Even if some soldiers do show traces in their bodies, Melanson said, “There are safe levels of depleted uranium intake. An individual could [safely] breathe in up to a gram per year every year for 50 years.”

“That’s total nonsense,” said Dr. Asaf Durakovic, a colonel in the Army Reserves and a former head of nuclear medicine at a veterans hospital. Durakovic and a team of scientists tested nine soldiers from the 442nd at the request of the Daily News and concluded that four of them were contaminated with depleted uranium.

The four, Durakovic said, had “almost certainly” inhaled radioactive dust from exploded American shells manufactured from depleted uranium. The first batch of soldiers tested by the Army includes the nine Durakovic screened. “Their equipment is not able to accurately measure certain uranium isotopes,” said Durakovic, who has reviewed the Army’s preliminary lab reports.

Durakovic was the first Army doctor to discover that a group of soldiers from the 1991 Persian Gulf War had been contaminated with depleted uranium. He has since become an expert on depleted uranium and an opponent of its use in warfare.

Melanson is using a “faulty approach” that assumes radiation is spread out evenly over the whole body, Durakovic said. “Depleted uranium dust that is inhaled gets transferred from the lungs to the regional lymph nodes, where they can bombard a small number of cells in their immediate vicinity with intense alpha radiation,” Durakovic said.

Melanson’s claim of a depleted uranium safety level also was questioned by Richard Leggett, a senior researcher at Oak Ridge National Laboratory and a member of the National Council on Radiation Protection and Measurements. “There’s a lot of uncertainty in where the hazard really starts with depleted uranium,” Leggett said. “Nobody knows for sure.”
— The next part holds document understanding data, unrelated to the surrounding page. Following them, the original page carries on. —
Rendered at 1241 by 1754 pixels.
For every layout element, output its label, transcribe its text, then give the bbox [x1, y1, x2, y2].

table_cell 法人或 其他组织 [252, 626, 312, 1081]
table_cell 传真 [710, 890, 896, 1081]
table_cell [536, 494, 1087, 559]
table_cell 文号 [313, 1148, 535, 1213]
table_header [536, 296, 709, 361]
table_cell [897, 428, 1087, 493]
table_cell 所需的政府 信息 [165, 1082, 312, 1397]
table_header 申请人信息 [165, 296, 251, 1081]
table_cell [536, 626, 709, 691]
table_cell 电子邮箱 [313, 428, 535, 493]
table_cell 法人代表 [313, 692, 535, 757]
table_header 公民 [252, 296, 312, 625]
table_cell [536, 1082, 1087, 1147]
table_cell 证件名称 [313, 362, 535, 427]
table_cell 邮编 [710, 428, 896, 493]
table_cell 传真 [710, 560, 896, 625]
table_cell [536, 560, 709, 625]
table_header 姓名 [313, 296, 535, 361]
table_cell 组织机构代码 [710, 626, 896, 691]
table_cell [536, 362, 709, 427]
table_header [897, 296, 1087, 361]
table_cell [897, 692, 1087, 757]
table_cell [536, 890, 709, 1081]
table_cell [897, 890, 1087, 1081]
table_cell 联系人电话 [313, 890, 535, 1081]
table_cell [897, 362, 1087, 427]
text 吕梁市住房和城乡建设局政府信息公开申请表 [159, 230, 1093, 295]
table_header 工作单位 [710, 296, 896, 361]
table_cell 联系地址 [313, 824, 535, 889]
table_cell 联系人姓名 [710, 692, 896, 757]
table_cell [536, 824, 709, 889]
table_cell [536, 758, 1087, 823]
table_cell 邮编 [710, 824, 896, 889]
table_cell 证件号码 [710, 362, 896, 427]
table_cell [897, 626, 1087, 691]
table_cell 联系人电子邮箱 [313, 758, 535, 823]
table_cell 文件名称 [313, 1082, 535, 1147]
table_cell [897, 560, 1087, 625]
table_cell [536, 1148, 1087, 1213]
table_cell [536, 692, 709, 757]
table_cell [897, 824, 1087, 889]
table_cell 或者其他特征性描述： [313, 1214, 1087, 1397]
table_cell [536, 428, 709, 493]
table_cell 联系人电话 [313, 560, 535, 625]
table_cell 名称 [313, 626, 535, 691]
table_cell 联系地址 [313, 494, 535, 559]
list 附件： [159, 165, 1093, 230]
Since depleted uranium is an extremely heavy metal, its “chemical toxicity” is an even bigger problem than its radioactivity, Leggett said.
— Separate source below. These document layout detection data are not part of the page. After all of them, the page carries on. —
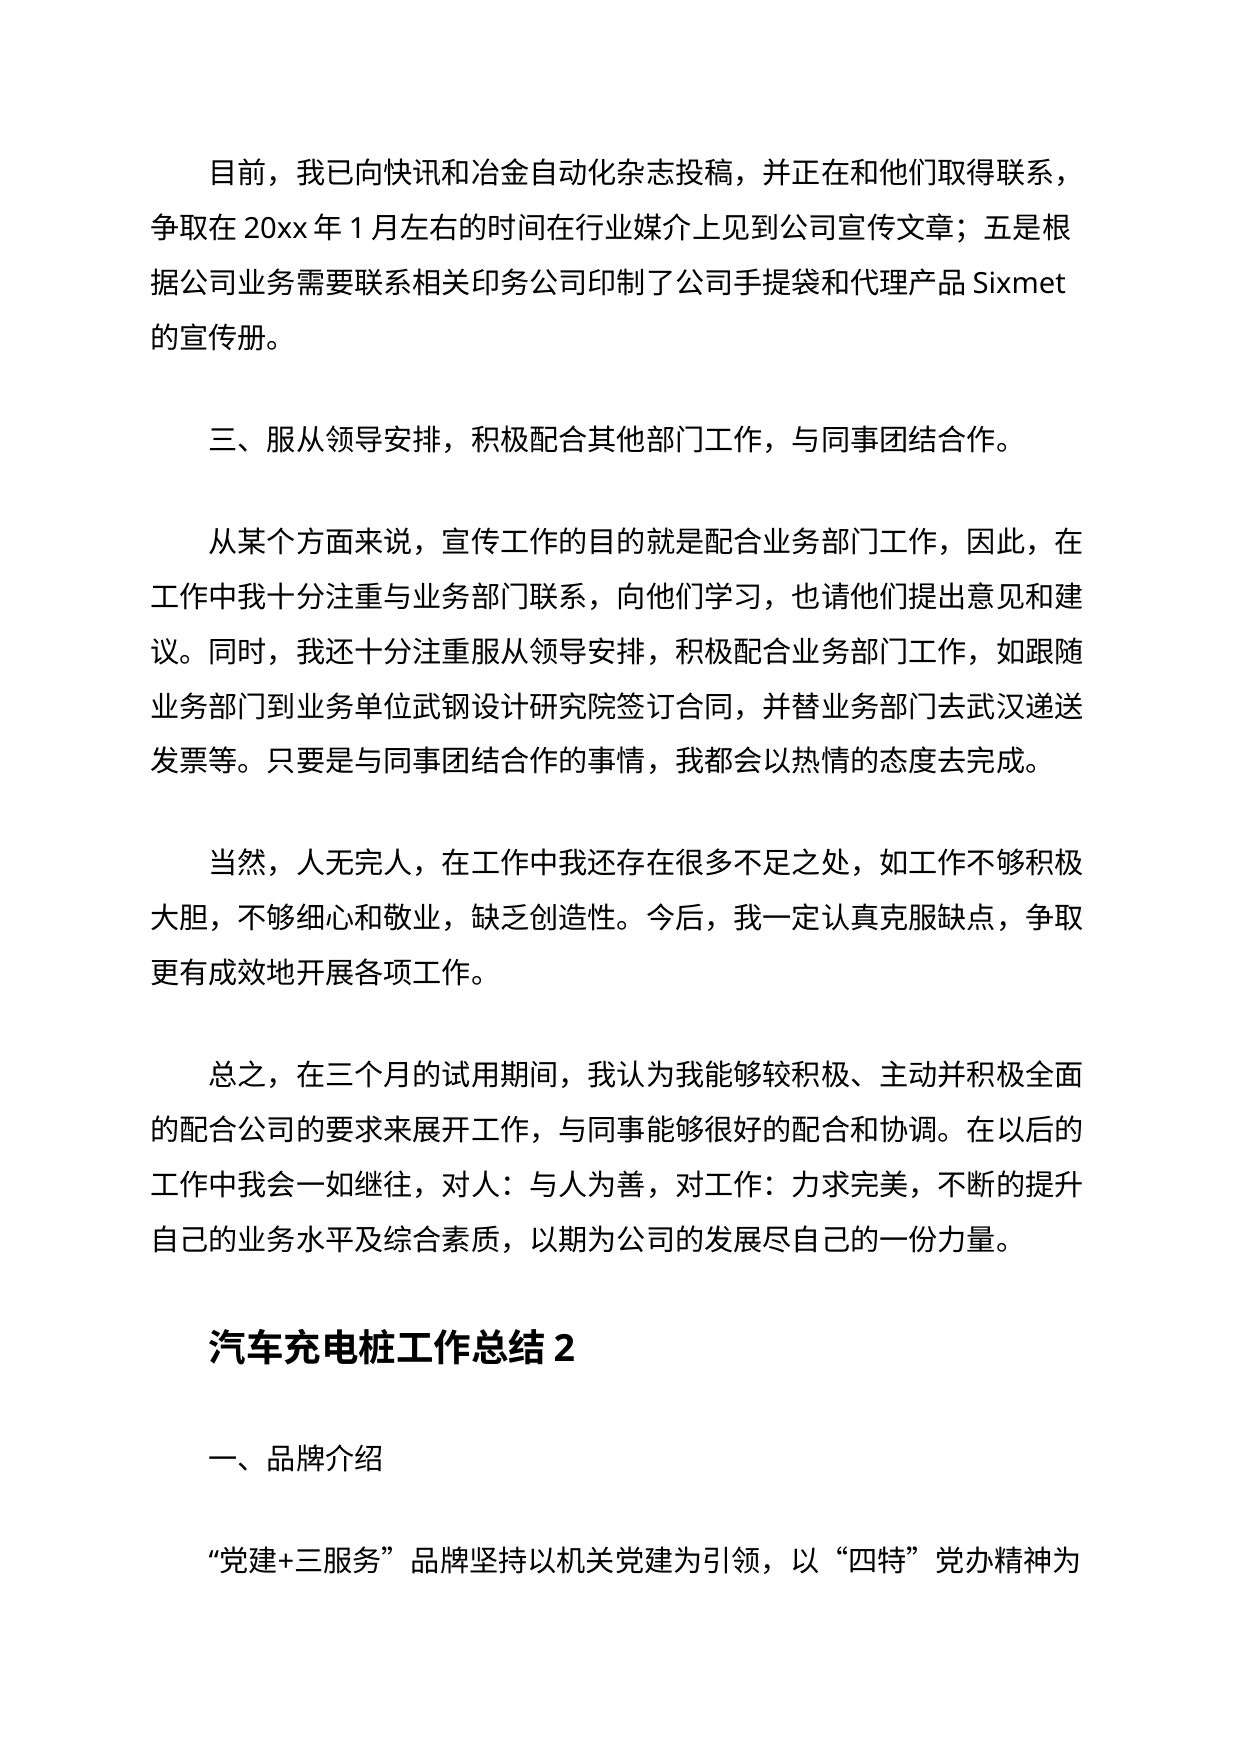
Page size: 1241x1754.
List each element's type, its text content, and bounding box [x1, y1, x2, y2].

text 汽车充电桩工作总结2 [150, 1318, 1090, 1372]
text 从某个方面来说，宣传工作的目的就是配合业务部门工作，因此，在工作中我十分注重与业务部门联系，向他们学习，也请他们提出意见和建议。同时，我还十分注重服从领导安排，积极配合业务部门工作，如跟随业务部门到业务单位武钢设计研究院签订合同，并替业务部门去武汉递送发票等。只要是与同事团结合作的事情，我都会以热情的态度去完成。 [150, 518, 1090, 780]
text 总之，在三个月的试用期间，我认为我能够较积极、主动并积极全面的配合公司的要求来展开工作，与同事能够很好的配合和协调。在以后的工作中我会一如继往，对人：与人为善，对工作：力求完美，不断的提升自己的业务水平及综合素质，以期为公司的发展尽自己的一份力量。 [150, 1051, 1090, 1258]
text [150, 1537, 1090, 1579]
text 一、品牌介绍 [150, 1435, 1090, 1478]
text 当然，人无完人，在工作中我还存在很多不足之处，如工作不够积极大胆，不够细心和敬业，缺乏创造性。今后，我一定认真克服缺点，争取更有成效地开展各项工作。 [150, 840, 1090, 992]
text 三、服从领导安排，积极配合其他部门工作，与同事团结合作。 [150, 417, 1090, 459]
text 目前，我已向快讯和冶金自动化杂志投稿，并正在和他们取得联系，争取在20xx年1月左右的时间在行业媒介上见到公司宣传文章；五是根据公司业务需要联系相关印务公司印制了公司手提袋和代理产品Sixmet的宣传册。 [150, 150, 1090, 357]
“All I know is I’m still sick and the Army can’t tell me why,” said Staff Sgt. Ray Ramos, one of the soldiers caught in the crossfire of the experts.

Ramos and others have suffered from chronic fatigue, migraine headaches, urinary problems, severe joint pain and other unexplained ailments since last summer when they were stationed in the Iraqi town of Samawah. “The Army says I’m negative and Dr. Durakovic says I’m positive, so now I want a third, independent test done,” Ramos said.

The soldiers say the Army agreed to test them only after The News started reporting on their plight. In a memo last week that specifically cited the publicity around the 442nd, Lt. Gen. James Peake of Army medical headquarters reminded all medical commanders of the existing depleted uranium monitoring policy.

“If … a patient expresses a valid concern about potential exposure to DU and requests a urine bioassay, then one should be ordered,” Peake said. “It’s been the policy for quite some time, but some people didn’t take it seriously enough,” admitted Col. Dallas Hack, head of preventive medicine at Walter Reed.

Still, the Pentagon’s existing policy is not nearly as careful about depleted uranium as is Britain’s. Every British soldier dispatched to Iraq is handed a wallet-sized card by the Defense Ministry that states:

“You have been deployed to a theater where depleted uranium munitions have been used. DU is a weakly radioactive heavy metal, which has the potential to cause ill health. You may have been exposed to dust containing DU during your deployment.”

The back of the card advises each soldier: “You are eligible for a urine test to measure for uranium. … Consult your unit medical officer on return to your home base.”